**作業項目 A:**
後に続く本文から引いた次の一文を英語に翻訳してください。「この背景を考慮して、本発明の課題は従来のブラジャーを装着快適さ及び外観に関して改良することである。」

説明

ブラジャー

【課題】
従来のブラジャーを装着快適さ及び全体的な外観に関して改良することを課題とする。
【解決手段】
二つのブラカップ(3)を含むフロント部(2)及び、ブラジャー装着者の上半身を取り囲んでいる二つのサイドパネル(7)から構成され、サイドパネルの第一末端はフロント部(2)へ側面から取り付けられ、サイドパネルの第二末端は装着者の背中で互いに留められ得るブラジャーにおいて、各サイドパネル(7)は、すなわち体に面していない外側層(16)と体に面している内側層(7)との二層の生地材料から構成され、それらはサイドパネルの上部縁及び下部縁(11,12)の両方において接着層によって互いに接合されていることを特徴とするブラジャーによって解決される。

【発明の詳細な説明】
【技術分野】
【0001】
請求項1のプレアンブル部に係るブラジャーに関する。
【背景技術】
【0002】
この種類のブラジャーは公知であり、世界中で多くのバリエーションが入手可能である。それらは、広く様々な形状が提供され、中央ストリップによって互いに接合される、二つのブラカップから主に構成されるフロント部を有している。フロント部の各外側側面縁と結合しているのはサイドパネルであって、その自由末端はブラジャーを装着している者の背中において背部閉鎖装置によって留められる。サイドパネルはフロント部に縫い付けられ得る、またはワンピースであり得る。かかるブラジャーの主な機能は、胸の重みを支え、胸の形を作ることでもあるために、サポートテープの形態をした肩紐が典型的に備えられており、ブラカップと背部側サイドパネルとを接合している。勿論、そのようなブラジャーには高い装着快適さに加え、外観を引き立てることが期待されている。
【0003】
その事実に加えて、一般的にこの種類のブラジャーは多数の部品から構成されており、それらは縫い目によって相互に接合されており、最も頻繁にはジグザグ縫いによって付けられた、それらの縁に沿ったサポートバンド、縁飾り、装飾リボンを有している、というのは特にサイドパネルが弾性材料によってしばしば作られているからである。しかしながら実用において、一方ではこれら縫い目が外側の衣服にあたって目立ち得、総合的な外観を損なう。更に、縫い目によって特定の場所に固定されたこれらテープは、ブラジャーを装着している者の皮膚と直接接触して、特に敏感肌を有する人々に皮膚刺激をもたらし得、従って装着快適さに反する(負の)影響を及ぼす。このことは、サイドパネルの範囲の縫い目に対して特に該当する、というのは良く合ったブラジャーはサイドパネルの適切な締め付けを必要とし、それによってサイドパネルはブラジャーを装着している者の上半身に抗して押し付けられるからである。
【0004】
しばしば、皮膚刺激は最も頻繁には、ブラジャーの外観を理由としてサイドパネルの内側に配置された、弾性力を補強するネット様挿入物によっても引き起こされる。
【発明の開示】
【発明が解決しようとする課題】
【0005】
この背景を考慮して、本発明の課題は従来のブラジャーを装着快適さ及び外観に関して改良することである。

**作業項目 B:**
記録の中で「detailed」という語を含む行がいくつあるか数え、その数だけを答えてください。

**記録:**

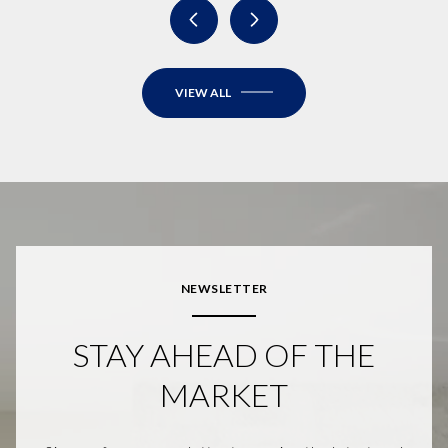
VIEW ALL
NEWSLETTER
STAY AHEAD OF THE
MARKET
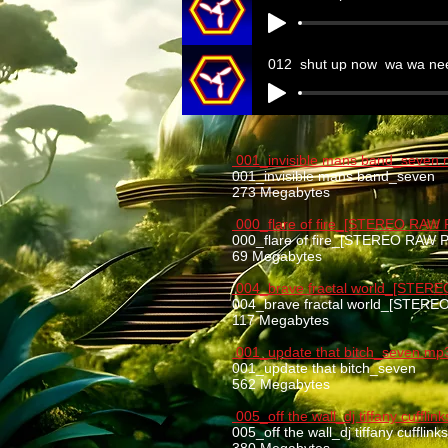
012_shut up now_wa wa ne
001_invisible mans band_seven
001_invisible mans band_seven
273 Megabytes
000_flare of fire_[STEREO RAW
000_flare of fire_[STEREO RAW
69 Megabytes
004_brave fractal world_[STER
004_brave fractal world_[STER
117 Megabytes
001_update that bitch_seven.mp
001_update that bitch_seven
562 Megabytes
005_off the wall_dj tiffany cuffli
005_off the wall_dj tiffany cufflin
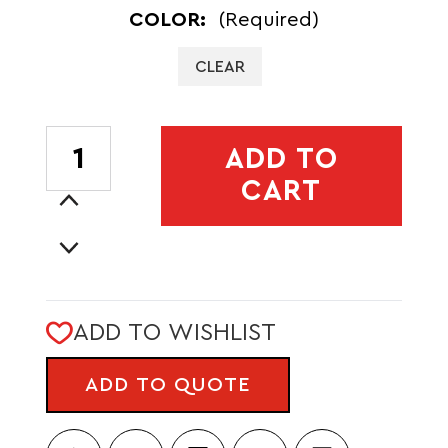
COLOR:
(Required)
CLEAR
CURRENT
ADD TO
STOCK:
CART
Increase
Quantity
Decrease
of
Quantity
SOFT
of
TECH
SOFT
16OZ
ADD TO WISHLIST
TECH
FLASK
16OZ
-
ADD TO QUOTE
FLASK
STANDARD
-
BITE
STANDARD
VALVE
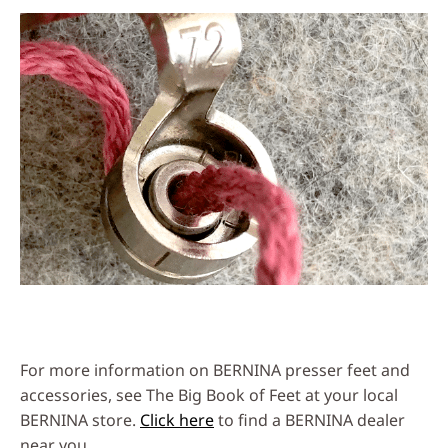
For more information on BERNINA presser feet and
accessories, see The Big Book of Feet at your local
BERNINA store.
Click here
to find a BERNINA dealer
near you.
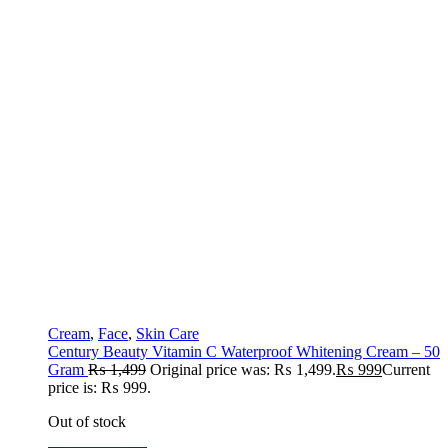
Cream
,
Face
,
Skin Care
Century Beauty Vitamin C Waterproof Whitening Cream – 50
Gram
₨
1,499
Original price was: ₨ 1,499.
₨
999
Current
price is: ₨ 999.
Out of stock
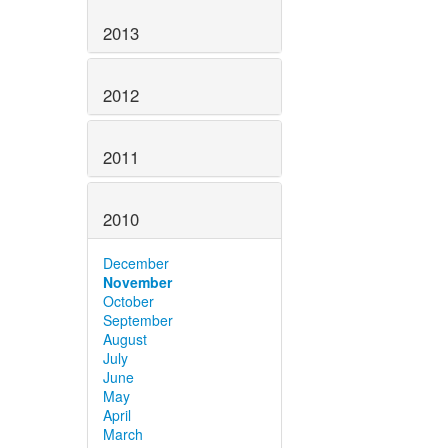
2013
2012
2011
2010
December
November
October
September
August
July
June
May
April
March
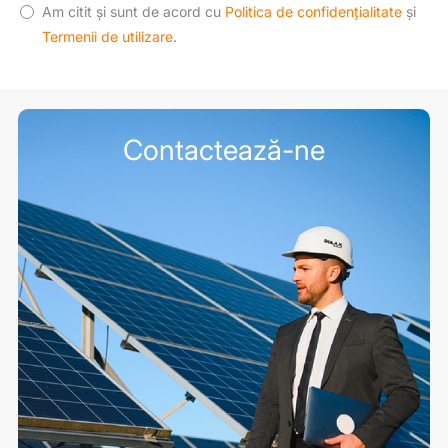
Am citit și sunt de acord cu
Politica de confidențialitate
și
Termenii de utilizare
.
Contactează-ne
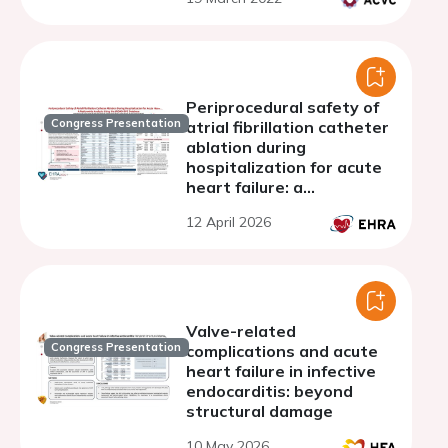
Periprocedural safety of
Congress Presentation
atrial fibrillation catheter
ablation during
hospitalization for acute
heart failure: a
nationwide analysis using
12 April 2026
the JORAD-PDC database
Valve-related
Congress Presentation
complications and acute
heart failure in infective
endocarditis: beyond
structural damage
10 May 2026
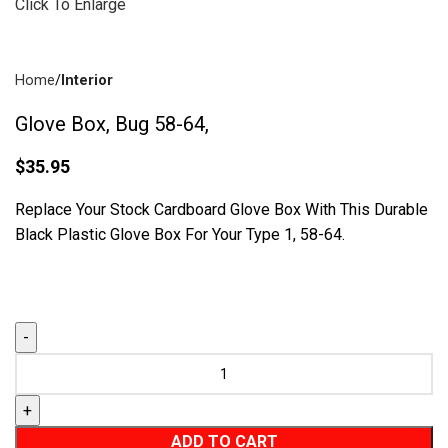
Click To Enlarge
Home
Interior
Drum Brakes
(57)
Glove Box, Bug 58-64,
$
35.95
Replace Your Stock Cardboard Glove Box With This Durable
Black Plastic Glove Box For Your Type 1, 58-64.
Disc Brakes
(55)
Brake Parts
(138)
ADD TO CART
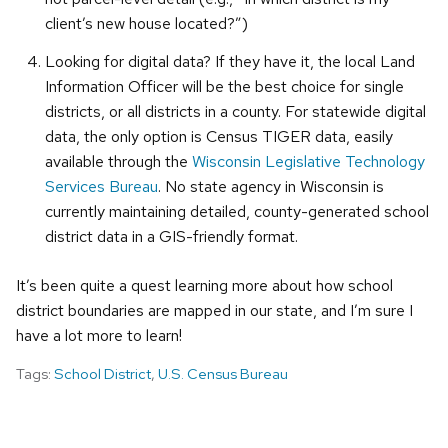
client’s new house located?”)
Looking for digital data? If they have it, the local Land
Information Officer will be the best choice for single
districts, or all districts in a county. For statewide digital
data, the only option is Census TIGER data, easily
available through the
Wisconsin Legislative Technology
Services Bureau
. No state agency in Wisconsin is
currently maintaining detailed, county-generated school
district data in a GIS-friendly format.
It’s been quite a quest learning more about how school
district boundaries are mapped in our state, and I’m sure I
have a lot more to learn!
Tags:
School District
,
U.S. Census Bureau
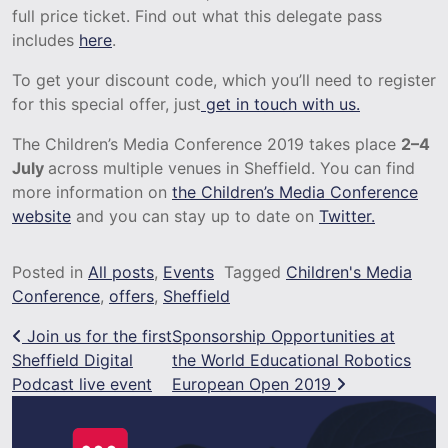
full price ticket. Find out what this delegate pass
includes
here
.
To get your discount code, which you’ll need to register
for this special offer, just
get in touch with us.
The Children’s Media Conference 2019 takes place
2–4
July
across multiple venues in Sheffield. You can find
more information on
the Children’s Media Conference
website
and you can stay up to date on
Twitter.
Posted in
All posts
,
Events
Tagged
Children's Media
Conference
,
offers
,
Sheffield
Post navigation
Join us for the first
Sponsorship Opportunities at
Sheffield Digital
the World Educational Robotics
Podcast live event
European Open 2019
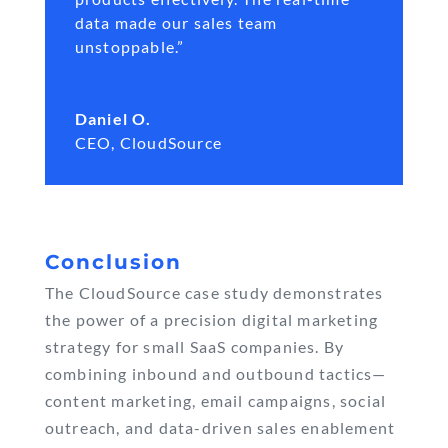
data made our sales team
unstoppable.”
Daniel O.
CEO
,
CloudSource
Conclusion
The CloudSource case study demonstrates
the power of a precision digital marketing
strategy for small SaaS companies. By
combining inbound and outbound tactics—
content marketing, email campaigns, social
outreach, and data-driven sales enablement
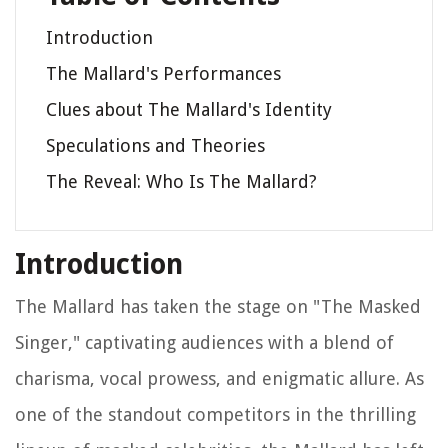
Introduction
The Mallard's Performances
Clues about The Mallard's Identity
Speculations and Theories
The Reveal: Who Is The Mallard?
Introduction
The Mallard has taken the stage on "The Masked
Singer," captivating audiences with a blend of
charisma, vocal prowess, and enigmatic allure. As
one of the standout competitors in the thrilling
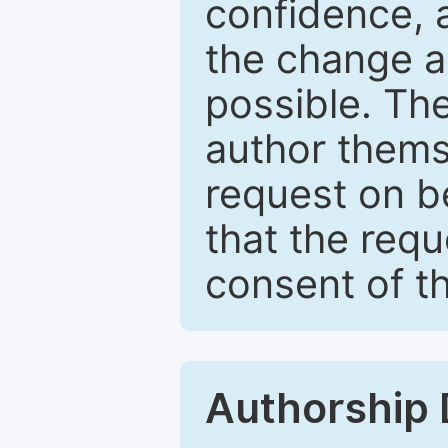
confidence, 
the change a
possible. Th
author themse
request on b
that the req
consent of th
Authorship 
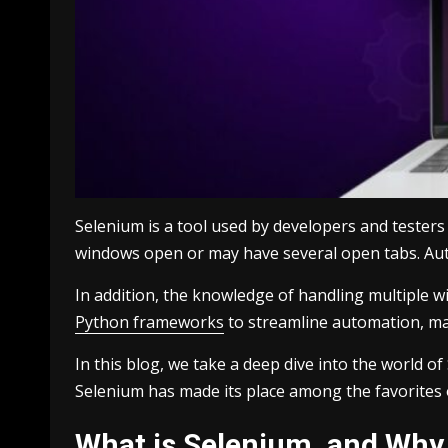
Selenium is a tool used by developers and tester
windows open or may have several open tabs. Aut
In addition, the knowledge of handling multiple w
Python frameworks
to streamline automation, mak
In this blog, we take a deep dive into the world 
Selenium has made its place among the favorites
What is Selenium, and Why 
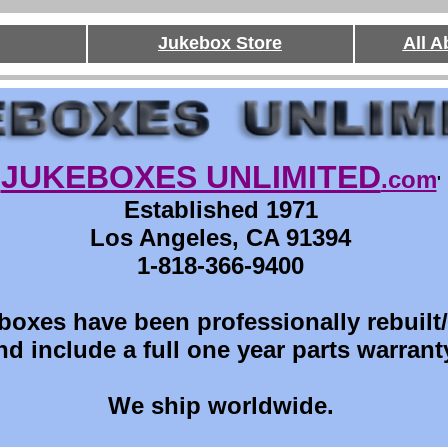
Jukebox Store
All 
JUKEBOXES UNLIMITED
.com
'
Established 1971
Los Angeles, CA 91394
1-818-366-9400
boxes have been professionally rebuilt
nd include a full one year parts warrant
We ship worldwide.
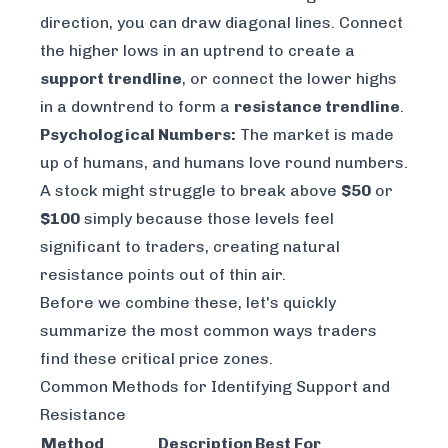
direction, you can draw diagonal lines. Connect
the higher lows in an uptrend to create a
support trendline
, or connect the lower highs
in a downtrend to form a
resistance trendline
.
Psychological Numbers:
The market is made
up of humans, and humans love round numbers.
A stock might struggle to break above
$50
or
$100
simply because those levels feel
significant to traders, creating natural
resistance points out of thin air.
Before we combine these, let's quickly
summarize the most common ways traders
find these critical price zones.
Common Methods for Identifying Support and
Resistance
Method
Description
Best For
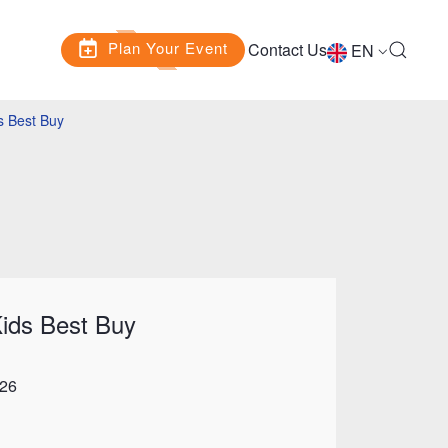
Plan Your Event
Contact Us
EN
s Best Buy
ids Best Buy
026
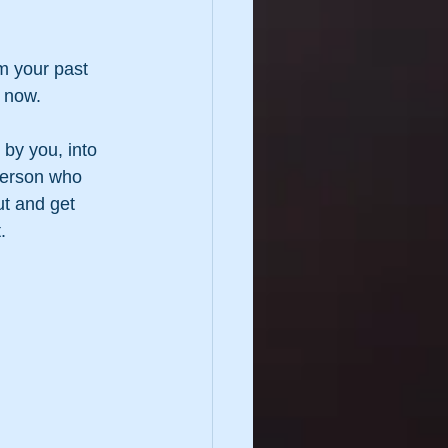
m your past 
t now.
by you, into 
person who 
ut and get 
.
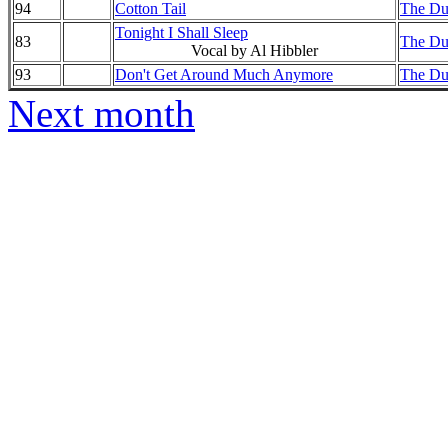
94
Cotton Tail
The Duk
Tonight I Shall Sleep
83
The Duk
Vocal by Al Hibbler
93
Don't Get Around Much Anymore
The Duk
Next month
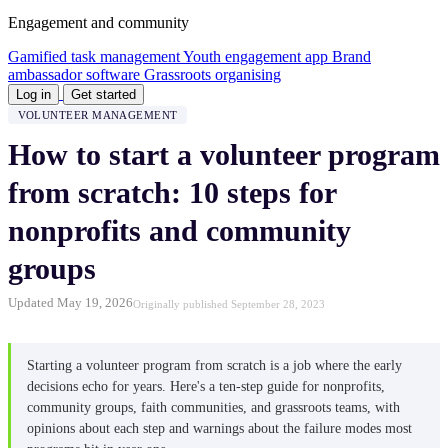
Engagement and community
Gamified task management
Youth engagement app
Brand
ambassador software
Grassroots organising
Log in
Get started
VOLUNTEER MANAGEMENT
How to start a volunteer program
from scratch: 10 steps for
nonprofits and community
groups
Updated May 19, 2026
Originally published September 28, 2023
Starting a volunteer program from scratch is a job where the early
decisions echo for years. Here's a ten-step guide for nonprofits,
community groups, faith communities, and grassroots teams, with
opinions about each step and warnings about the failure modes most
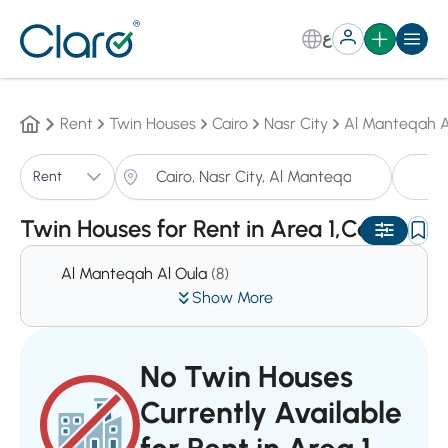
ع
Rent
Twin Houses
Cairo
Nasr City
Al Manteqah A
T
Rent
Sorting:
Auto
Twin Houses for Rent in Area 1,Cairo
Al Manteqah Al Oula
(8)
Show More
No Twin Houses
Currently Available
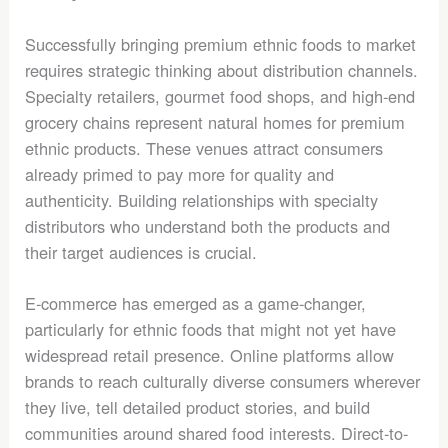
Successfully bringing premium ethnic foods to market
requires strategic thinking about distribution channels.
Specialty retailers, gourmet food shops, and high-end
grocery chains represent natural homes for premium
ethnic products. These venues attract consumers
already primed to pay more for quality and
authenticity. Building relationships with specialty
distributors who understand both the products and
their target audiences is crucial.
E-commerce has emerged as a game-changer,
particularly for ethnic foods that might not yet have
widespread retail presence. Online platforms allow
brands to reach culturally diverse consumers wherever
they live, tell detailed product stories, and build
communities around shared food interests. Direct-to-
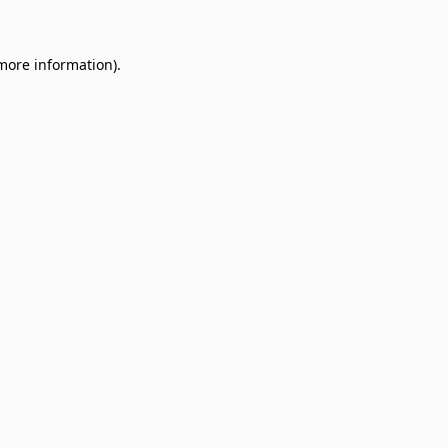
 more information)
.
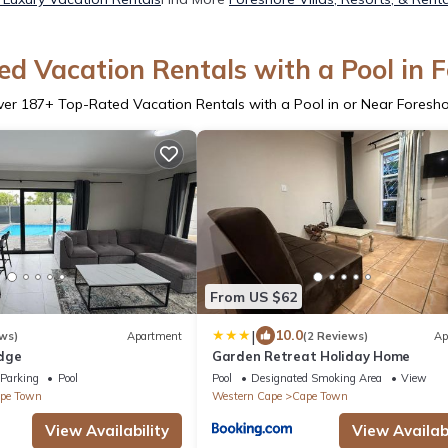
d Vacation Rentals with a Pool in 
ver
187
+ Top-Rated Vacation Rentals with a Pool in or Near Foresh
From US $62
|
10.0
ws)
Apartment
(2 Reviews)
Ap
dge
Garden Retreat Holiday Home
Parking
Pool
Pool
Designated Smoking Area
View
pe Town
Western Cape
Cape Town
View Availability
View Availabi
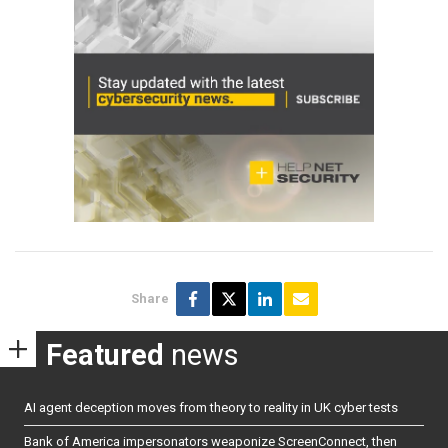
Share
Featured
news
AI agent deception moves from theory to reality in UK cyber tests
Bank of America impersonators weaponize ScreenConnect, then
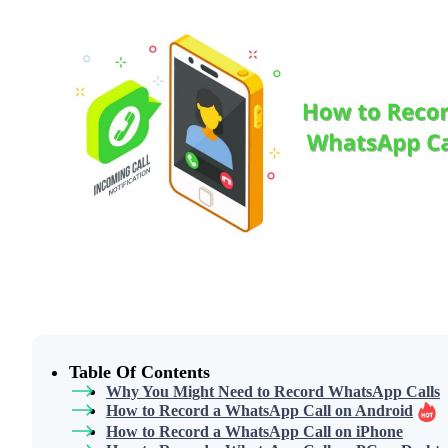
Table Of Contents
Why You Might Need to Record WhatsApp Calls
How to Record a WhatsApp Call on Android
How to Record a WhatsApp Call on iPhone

**解答欄 A:**
In view of this background, the object of the present invention is to improve conventional bras with respect to wearing comfort and appearance.

**解答欄 B:**
2